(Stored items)
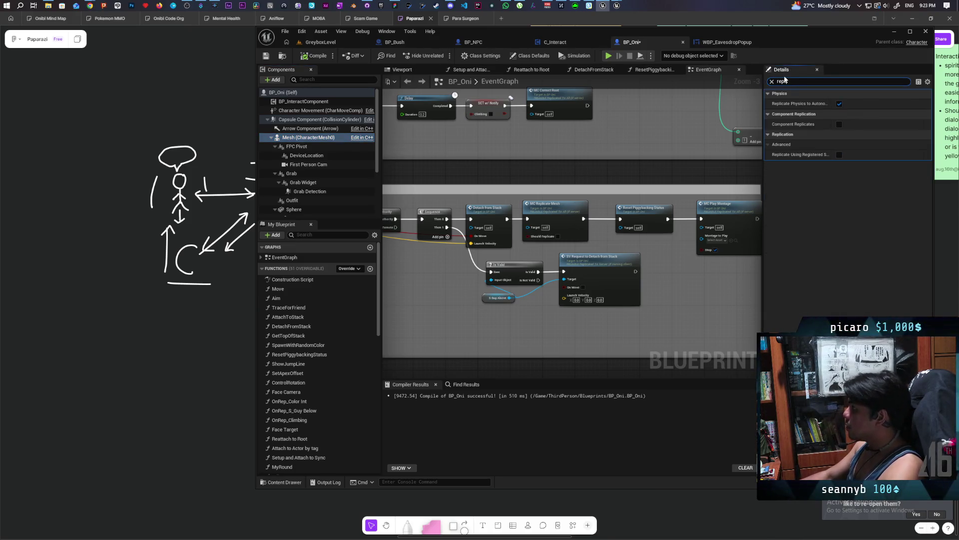
pyautogui.click(772, 81)
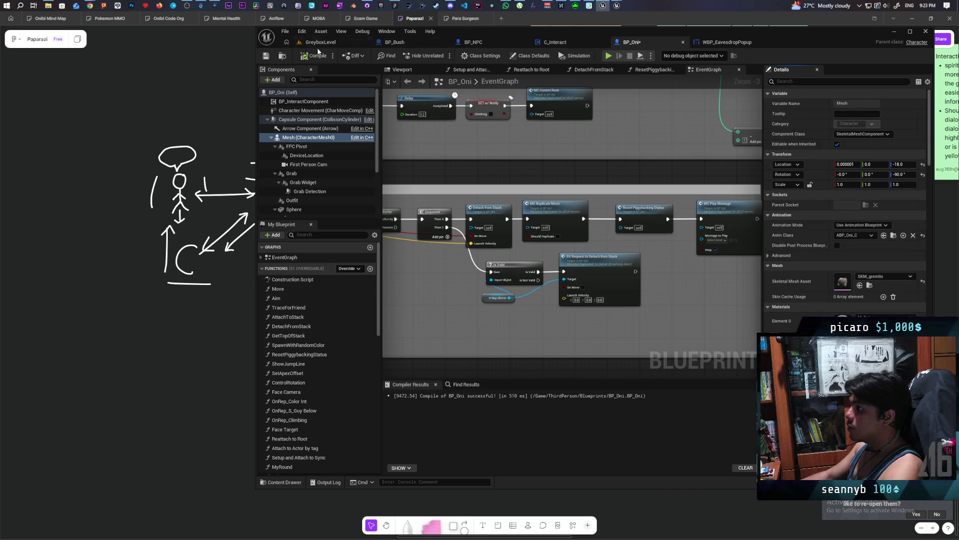
# Start a multiplayer play test in the GreyboxLevel level
pyautogui.click(314, 42)
pyautogui.click(442, 56)
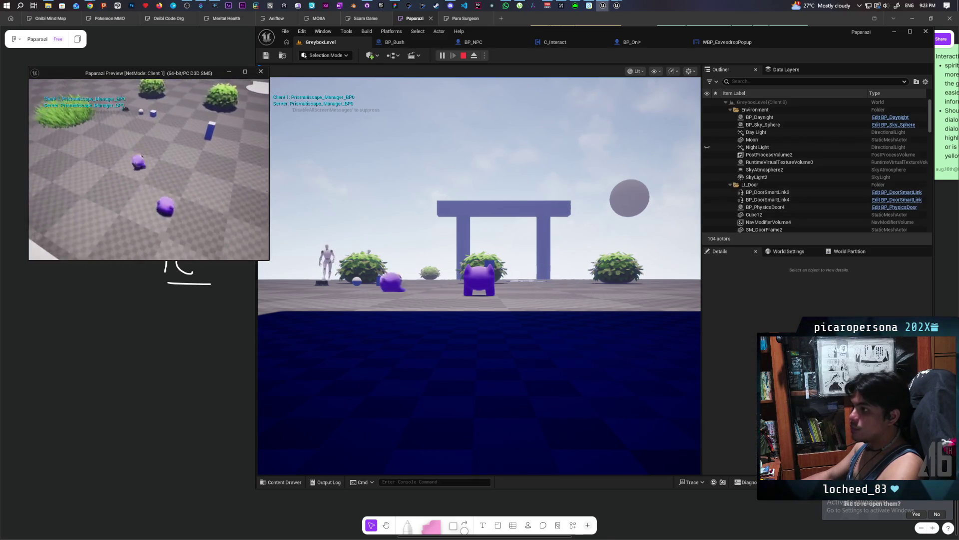
# Walk the character through the tall grass on server and client, then stop the play test
pyautogui.press('w')
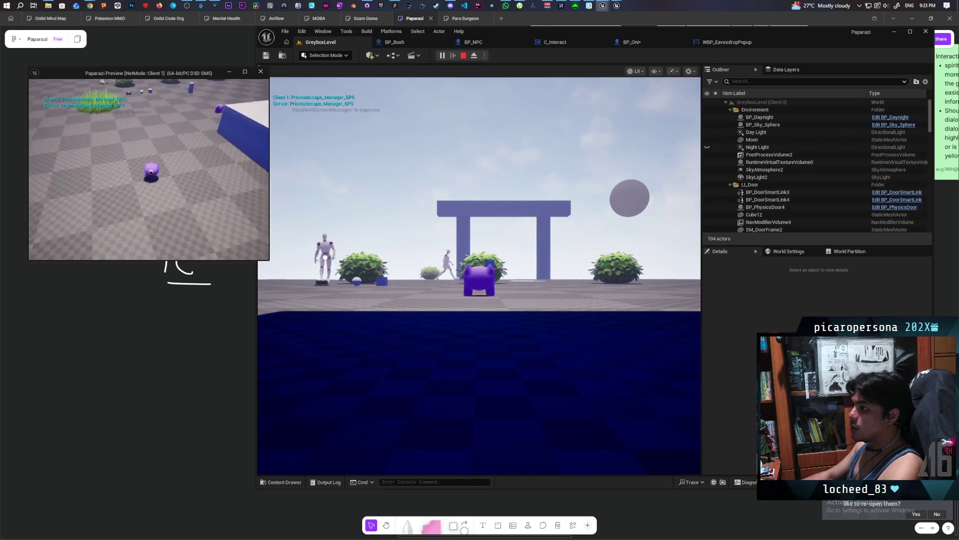
pyautogui.press('w')
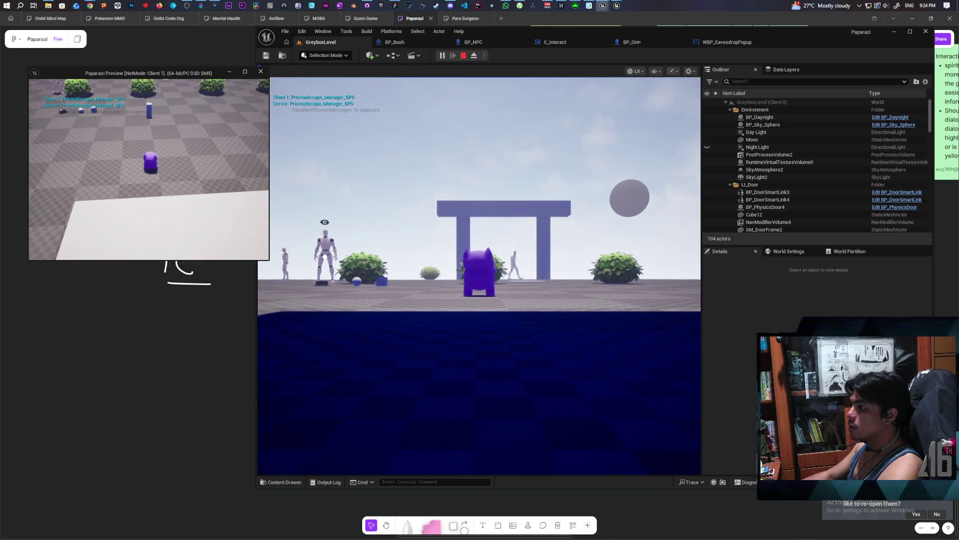
pyautogui.press('w')
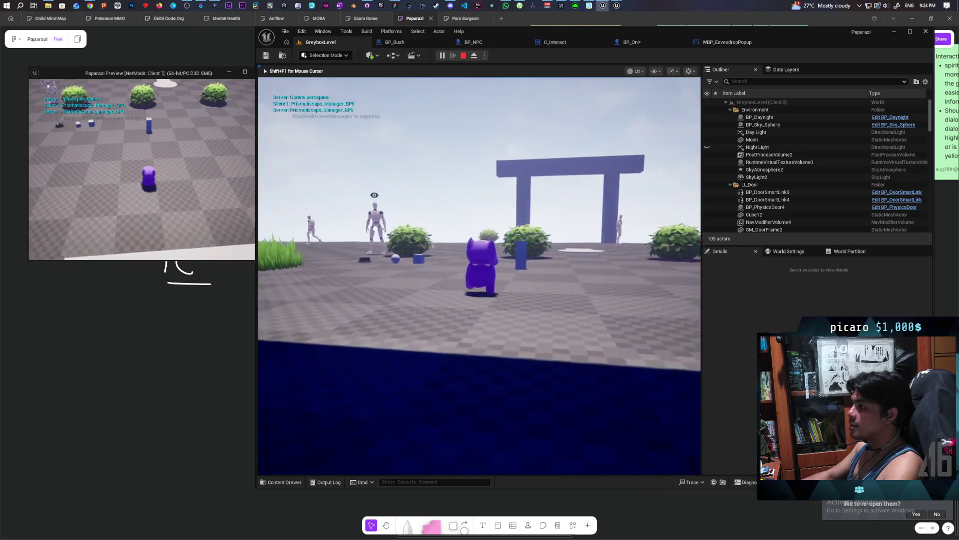
pyautogui.press('w')
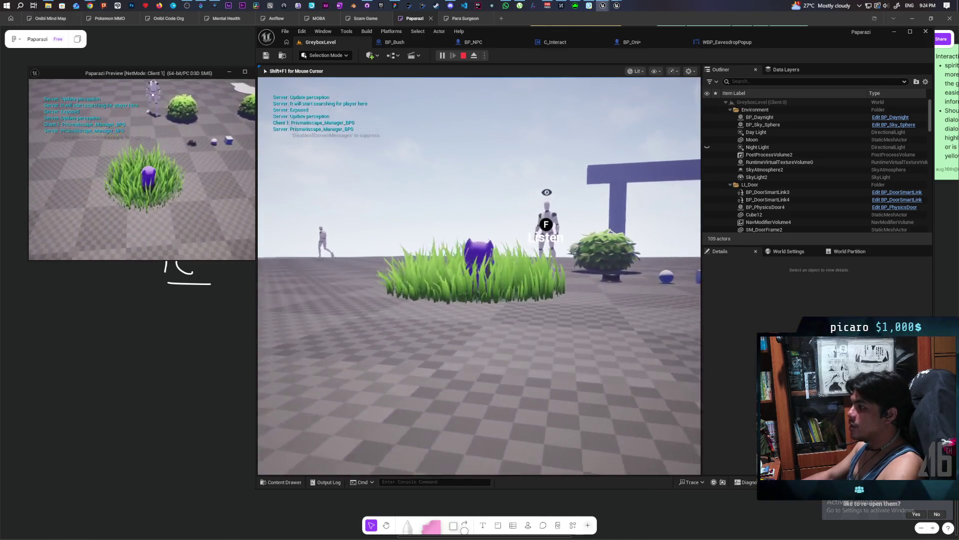
pyautogui.press('alt+Tab')
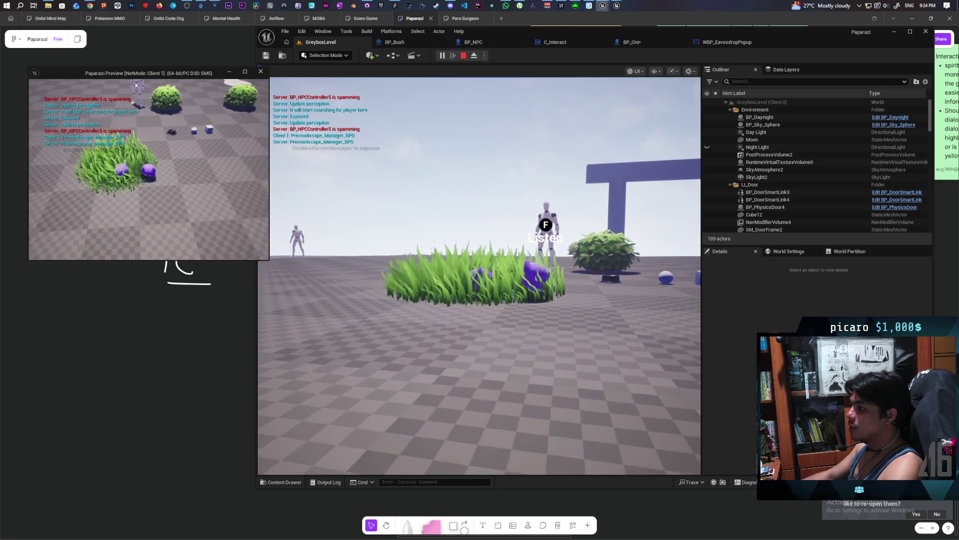
pyautogui.press('w')
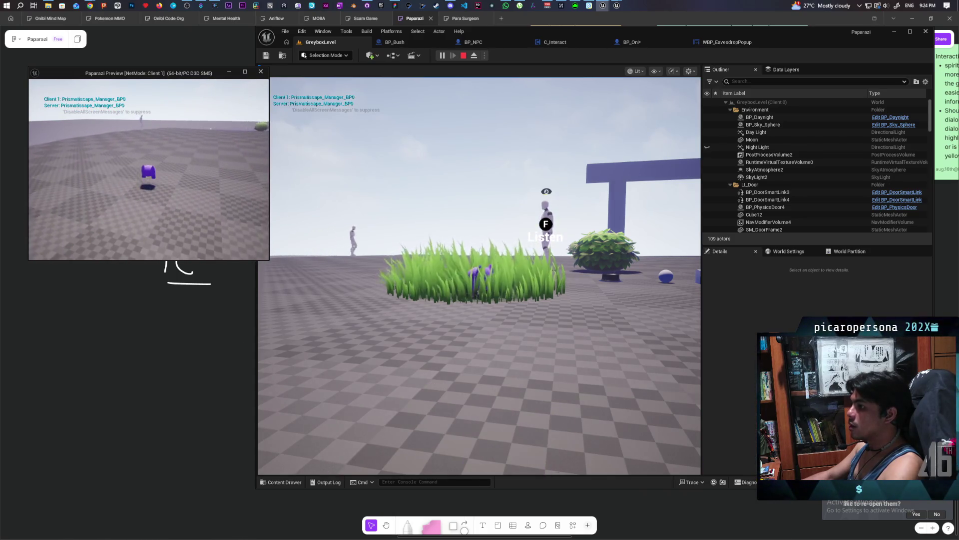
pyautogui.press('w')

AIM OF THE TASK
Return each line among the entries that holds the word "click".

OUTPUT
pyautogui.click(772, 81)
pyautogui.click(314, 42)
pyautogui.click(442, 56)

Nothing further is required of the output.